An den Rändern des Christentums war der Adel zahlreicher, doch bildete die Notwendigkeit, es gegen äußere Feinde zu verteidigen, nur einen Grund für dieses Phänomen. Dazu kam, dass die Peripherie keine feudale Oberherrschaft kannte, sodass der Adel sich nicht durch die rechtlichen Beschränkungen einer Lehnsbaronie beeinträchtigt sah. In einigen Gegenden im Osten winkte die gruppenweise Erhebung in den Adelsstand als besonderes Privileg, um die Grenzgebiete für Siedler attraktiv zu machen und ihnen militärische Verpflichtungen auferlegen zu können. In anderen Regionen wuchs die Zahl der Adligen, weil der Staat zu schwach war, die Verleihung von Titeln zu kontrollieren. In Kastilien sorgten Gemeinden für Adelszuwachs, indem sie einen Haushaltsvorstand gegen Zahlung einer Gebühr zum caballero villano (gemeinen Ritter) machten, der damit im Gemeinderegister von der Steuer befreit war.

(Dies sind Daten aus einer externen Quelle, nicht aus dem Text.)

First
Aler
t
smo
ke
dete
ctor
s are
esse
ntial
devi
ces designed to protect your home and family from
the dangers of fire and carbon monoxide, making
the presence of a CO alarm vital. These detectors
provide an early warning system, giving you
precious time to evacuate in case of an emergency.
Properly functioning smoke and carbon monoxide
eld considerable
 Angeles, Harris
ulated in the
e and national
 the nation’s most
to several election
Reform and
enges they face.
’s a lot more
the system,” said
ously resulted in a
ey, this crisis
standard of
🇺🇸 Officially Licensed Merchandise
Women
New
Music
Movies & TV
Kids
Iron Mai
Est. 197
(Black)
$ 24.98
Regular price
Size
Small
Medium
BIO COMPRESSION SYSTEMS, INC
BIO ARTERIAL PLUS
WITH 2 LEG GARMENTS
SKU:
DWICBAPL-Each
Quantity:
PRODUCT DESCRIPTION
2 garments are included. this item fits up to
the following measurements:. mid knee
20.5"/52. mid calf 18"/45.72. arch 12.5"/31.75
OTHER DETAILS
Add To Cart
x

In Grenzregionen mit geringerer Bevölkerungsdichte konnte der Adel seinen prozentualen Anteil an der Bevölkerung halten oder gar steigern. 1591 machten Adlige in den nordspanischen Provinzen Burgos und León mehr als 46 Prozent der Bevölkerung aus, und in Städten wie Burgos selbst stellten sie die Mehrheit. In den polnischen Gebieten Masuren und Podlachien betrug der Anteil mindestens 20 Prozent. Es gab Orte (allein in Masuren mehr als 1600), wo ganze Dörfer nur von adligen Pächtern bewohnt und bewirtschaftet wurden. Die Aufgliederung der Pachtgüter als Resultat von Realteilung führte jedoch dazu, dass es Adlige fast ohne Land beziehungsweise – was die Sache noch paradoxer erscheinen lässt – Bauern mit Adelsstatus gab.

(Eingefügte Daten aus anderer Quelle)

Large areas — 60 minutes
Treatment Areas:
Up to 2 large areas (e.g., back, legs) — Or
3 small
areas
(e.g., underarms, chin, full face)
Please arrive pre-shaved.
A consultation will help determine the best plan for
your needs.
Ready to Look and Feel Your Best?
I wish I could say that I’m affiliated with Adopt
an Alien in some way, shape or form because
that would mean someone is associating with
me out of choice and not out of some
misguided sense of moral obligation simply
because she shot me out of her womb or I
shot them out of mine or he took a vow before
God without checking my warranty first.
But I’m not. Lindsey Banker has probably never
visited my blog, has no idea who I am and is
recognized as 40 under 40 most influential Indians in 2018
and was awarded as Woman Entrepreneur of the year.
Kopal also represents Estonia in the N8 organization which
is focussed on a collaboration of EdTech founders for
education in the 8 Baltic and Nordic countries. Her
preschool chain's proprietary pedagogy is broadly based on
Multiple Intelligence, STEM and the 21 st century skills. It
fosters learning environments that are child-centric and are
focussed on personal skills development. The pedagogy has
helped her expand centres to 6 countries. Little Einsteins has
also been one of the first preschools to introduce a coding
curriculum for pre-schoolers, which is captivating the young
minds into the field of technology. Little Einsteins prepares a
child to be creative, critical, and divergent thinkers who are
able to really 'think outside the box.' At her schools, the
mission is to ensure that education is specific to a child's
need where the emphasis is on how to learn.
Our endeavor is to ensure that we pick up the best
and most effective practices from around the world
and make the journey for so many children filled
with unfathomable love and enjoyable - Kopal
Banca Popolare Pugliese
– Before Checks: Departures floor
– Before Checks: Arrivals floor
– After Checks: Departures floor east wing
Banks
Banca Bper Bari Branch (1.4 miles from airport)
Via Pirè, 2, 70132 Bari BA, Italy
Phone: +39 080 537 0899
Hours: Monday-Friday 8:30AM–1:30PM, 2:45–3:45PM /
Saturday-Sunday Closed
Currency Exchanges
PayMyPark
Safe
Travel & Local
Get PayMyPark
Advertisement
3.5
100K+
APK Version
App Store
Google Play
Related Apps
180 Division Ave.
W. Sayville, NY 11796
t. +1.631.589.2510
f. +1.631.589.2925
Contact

Etwas Ähnliches widerfuhr dem zunehmend zahlreicheren Adel in Ungarn. In den Jahren nach der türkischen Besetzung der Gebiete an der unteren Donau (1526) erhoben die in Westungarn herrschenden Habsburger all jene in den Adelsstand, die bereit waren, als Kavalleristen im Kampf gegen die Osmanen Dienst zu leisten. So wurden Leibeigene über Nacht zu Adligen. Aber das Donaubecken gehörte zu den europäischen Regionen, in denen das Gewohnheitsrecht sämtliche direkten Nachkommen durch eine extreme Form der Realteilung schützte. Töchter wie Söhne waren gleichermaßen erbberechtigt und konnten bis zu einem Viertel des Gutsbesitzes beanspruchen. Zudem machte es das Gewohnheitsrecht äußerst schwierig, den Besitz zu verkaufen oder mit einer Hypothek zu belasten. So ging es wie in Polen: Viele ungarische Adlige standen ohne Land da und mussten sich als Söldner, Händler, Handwerker oder Diener anderer Adliger verdingen. Da „niedere“ Arbeit ausnahmslos als mit dem Adelsstatus unvereinbar galt, endeten viele dieser Adligen als Pachtbauern, die ebenso wenig wie der Nachbar in der Lage waren, mit ihrem Namen zu unterschreiben. Je stärker ihr Vermögen dahinschwand, desto mehr klammerten sich diese niederen Adligen an das, was sie als ihr kulturelles Kapital ansahen. Besessen von den kriegerischen Mythologien der Vergangenheit (Magyaren, Sarmaten, Rus) lebten sie in ihren bescheidenen reetgedeckten Häusern und blickten misstrauisch in die Welt hinaus.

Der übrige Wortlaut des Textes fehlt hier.